**Supplied entries:**

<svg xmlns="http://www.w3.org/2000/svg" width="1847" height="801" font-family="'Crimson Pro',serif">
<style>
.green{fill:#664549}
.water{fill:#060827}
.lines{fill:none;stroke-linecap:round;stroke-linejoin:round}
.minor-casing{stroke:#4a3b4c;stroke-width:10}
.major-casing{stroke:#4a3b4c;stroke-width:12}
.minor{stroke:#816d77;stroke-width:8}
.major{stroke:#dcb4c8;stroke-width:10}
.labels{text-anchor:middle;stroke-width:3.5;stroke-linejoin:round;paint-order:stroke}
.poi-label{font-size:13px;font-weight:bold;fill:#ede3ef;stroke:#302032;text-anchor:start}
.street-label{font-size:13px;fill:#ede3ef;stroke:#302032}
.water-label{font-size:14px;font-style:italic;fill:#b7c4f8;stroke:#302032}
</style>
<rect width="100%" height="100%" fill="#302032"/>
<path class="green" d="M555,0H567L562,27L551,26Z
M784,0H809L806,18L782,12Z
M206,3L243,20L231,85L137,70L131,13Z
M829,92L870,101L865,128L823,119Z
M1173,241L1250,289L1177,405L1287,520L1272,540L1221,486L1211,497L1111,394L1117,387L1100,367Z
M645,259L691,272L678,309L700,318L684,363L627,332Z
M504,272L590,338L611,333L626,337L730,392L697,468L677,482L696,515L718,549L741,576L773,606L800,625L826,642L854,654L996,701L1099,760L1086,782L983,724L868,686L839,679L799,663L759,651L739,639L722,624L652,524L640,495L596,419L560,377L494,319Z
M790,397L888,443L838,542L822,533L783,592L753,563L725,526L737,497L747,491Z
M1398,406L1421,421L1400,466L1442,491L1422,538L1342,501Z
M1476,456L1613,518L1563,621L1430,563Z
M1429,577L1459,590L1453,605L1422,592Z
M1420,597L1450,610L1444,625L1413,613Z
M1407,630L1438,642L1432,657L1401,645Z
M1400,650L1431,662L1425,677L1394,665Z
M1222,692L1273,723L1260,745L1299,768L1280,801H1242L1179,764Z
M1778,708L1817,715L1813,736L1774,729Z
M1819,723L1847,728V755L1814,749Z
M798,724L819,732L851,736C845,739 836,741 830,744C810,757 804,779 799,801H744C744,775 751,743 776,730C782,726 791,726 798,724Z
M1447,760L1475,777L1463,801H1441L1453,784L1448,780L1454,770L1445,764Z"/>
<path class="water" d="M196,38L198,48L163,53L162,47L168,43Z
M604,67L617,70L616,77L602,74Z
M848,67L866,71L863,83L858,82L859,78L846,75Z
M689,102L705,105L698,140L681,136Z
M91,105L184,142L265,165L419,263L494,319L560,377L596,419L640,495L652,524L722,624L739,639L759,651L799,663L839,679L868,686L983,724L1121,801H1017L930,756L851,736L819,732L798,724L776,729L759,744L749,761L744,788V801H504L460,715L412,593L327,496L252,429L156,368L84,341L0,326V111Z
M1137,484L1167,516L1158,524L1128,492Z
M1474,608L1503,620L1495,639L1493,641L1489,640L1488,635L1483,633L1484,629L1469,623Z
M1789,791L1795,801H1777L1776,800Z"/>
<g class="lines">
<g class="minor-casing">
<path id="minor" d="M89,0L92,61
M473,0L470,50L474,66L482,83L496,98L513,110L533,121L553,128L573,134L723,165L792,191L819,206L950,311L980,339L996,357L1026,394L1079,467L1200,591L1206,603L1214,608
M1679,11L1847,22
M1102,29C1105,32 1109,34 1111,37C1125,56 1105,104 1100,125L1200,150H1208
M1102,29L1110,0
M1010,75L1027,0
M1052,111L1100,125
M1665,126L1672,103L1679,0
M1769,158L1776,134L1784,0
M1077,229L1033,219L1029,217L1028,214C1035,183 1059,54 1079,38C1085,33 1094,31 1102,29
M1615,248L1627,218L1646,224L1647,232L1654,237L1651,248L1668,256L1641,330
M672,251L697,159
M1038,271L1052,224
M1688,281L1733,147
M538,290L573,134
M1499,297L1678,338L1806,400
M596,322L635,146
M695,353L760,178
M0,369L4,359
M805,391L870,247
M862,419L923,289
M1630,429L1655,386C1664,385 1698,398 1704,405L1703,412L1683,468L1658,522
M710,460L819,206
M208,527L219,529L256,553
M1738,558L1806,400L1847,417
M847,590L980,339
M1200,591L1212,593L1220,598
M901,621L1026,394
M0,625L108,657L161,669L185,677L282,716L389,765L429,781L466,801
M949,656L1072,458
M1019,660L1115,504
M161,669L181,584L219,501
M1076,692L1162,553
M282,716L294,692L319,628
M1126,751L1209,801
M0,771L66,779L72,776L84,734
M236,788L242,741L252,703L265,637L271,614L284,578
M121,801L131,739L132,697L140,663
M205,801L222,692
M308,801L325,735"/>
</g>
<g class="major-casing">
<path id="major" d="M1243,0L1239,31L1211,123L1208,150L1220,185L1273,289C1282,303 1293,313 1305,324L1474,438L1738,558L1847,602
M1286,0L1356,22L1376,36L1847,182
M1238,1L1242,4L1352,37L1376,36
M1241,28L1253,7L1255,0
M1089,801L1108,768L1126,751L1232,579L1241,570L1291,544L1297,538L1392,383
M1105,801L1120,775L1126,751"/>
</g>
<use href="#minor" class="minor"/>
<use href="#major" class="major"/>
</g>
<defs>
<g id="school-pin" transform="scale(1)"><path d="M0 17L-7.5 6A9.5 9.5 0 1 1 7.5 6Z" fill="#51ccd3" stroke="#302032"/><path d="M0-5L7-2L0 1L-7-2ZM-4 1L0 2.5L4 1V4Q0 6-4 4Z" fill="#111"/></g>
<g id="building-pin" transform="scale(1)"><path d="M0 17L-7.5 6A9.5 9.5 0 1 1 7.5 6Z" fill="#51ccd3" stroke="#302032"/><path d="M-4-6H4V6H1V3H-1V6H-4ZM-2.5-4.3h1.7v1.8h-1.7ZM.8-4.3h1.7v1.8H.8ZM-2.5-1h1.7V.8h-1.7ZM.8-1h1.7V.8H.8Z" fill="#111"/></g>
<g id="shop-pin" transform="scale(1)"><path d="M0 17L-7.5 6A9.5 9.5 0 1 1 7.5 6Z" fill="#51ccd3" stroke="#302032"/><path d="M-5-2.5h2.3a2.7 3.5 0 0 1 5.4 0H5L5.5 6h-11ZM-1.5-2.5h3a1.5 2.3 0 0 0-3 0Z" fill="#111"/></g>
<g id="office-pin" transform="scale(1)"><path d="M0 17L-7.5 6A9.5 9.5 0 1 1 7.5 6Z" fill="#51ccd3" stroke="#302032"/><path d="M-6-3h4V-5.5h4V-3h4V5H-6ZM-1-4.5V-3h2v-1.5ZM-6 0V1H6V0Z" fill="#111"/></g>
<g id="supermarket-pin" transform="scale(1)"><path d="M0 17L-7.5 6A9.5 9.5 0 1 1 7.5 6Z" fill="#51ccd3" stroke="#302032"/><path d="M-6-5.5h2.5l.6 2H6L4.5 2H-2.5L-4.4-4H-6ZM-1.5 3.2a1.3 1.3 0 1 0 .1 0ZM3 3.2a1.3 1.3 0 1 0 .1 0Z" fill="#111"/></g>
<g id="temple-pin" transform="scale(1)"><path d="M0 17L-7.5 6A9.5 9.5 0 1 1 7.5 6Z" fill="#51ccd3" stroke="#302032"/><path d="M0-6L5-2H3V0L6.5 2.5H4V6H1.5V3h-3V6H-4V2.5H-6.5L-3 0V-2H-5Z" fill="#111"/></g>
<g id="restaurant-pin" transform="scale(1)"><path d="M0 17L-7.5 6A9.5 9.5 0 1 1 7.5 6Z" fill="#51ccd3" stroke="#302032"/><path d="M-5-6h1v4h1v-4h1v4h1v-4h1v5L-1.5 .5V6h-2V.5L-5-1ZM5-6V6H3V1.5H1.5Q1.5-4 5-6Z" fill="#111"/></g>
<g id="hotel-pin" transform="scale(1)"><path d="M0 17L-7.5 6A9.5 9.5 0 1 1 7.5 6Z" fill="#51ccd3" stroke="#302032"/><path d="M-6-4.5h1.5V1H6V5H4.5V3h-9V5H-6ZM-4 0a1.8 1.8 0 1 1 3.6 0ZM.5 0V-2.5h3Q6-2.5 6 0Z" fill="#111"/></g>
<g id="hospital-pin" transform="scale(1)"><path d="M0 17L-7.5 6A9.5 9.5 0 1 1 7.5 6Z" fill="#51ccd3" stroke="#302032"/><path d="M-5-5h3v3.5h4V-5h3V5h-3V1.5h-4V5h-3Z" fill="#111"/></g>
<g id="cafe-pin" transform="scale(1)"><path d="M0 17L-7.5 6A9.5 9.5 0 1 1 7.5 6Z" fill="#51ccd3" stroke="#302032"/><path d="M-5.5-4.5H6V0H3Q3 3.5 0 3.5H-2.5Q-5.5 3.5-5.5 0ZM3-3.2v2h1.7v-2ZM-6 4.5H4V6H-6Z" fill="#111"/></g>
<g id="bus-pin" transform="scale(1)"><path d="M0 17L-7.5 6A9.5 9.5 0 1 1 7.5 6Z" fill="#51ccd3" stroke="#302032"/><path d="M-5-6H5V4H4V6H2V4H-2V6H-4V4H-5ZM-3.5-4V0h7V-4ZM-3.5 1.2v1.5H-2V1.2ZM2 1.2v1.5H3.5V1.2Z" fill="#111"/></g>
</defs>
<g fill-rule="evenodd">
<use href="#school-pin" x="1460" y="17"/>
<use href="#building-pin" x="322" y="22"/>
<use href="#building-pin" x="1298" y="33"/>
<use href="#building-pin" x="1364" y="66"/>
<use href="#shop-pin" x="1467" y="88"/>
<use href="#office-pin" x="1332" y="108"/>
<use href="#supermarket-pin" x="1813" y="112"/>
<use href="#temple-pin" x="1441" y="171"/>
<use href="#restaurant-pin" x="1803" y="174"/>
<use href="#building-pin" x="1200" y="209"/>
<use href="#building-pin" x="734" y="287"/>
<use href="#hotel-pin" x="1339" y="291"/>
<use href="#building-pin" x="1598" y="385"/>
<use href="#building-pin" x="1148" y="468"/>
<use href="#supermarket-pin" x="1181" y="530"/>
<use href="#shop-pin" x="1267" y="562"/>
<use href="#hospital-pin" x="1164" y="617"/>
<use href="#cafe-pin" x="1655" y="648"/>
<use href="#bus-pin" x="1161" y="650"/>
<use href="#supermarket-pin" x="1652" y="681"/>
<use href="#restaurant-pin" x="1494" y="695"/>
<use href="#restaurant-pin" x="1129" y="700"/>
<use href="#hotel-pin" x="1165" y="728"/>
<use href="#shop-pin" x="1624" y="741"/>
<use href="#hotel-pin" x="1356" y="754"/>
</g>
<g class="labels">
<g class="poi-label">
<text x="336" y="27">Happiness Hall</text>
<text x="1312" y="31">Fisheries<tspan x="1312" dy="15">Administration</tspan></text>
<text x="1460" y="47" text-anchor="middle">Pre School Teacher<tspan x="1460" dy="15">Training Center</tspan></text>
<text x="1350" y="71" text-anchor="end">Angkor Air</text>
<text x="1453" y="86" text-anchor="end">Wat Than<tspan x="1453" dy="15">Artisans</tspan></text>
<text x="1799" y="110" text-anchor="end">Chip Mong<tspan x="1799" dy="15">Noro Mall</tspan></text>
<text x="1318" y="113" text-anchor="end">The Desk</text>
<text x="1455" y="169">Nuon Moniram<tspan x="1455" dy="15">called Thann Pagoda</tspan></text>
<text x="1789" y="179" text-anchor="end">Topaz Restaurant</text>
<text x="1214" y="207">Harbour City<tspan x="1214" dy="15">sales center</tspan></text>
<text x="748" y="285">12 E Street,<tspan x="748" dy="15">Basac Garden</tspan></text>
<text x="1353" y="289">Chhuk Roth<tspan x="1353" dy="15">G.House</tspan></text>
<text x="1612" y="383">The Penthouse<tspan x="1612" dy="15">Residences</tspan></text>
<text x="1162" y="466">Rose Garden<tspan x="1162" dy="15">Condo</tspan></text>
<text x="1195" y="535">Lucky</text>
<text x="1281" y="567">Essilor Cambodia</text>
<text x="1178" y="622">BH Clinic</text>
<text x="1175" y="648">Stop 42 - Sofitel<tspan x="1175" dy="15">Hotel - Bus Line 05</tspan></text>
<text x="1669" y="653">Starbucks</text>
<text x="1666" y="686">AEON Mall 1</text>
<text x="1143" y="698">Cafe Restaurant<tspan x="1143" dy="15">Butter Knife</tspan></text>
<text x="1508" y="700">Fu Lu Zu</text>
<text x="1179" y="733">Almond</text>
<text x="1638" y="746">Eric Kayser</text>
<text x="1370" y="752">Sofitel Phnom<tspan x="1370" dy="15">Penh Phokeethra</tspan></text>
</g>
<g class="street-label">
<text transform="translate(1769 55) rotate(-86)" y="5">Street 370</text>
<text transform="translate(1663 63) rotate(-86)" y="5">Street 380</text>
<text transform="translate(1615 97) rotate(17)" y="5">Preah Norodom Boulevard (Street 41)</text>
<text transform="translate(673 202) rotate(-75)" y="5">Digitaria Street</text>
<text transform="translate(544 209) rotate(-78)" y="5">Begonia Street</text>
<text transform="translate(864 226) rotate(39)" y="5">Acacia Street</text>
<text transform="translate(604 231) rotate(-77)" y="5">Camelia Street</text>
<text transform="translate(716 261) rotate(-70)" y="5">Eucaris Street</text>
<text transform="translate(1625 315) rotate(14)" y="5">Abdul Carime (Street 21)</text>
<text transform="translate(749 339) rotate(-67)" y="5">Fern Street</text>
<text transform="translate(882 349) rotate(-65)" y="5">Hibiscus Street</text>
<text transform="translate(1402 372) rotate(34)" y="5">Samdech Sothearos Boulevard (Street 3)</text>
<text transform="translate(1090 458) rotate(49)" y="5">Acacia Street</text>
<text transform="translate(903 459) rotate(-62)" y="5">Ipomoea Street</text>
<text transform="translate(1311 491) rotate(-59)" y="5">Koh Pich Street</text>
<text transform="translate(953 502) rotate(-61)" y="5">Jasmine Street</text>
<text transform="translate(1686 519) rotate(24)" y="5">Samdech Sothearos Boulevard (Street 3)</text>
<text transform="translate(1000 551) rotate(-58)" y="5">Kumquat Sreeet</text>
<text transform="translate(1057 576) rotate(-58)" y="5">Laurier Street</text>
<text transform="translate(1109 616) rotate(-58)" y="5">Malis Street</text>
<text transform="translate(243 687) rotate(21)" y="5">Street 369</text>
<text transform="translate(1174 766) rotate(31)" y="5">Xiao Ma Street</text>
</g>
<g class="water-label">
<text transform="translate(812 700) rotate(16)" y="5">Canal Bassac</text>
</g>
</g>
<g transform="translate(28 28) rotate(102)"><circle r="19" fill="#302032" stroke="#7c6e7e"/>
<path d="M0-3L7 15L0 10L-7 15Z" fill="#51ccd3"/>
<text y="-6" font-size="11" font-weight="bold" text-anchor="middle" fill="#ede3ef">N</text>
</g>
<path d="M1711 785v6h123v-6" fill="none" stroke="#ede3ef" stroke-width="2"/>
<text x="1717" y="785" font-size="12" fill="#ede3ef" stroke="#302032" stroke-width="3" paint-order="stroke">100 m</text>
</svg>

**Instructions to follow:**
The job here is to find each line above with the word "lines" and copy it.

**Problem solution:**
.lines{fill:none;stroke-linecap:round;stroke-linejoin:round}
<g class="lines">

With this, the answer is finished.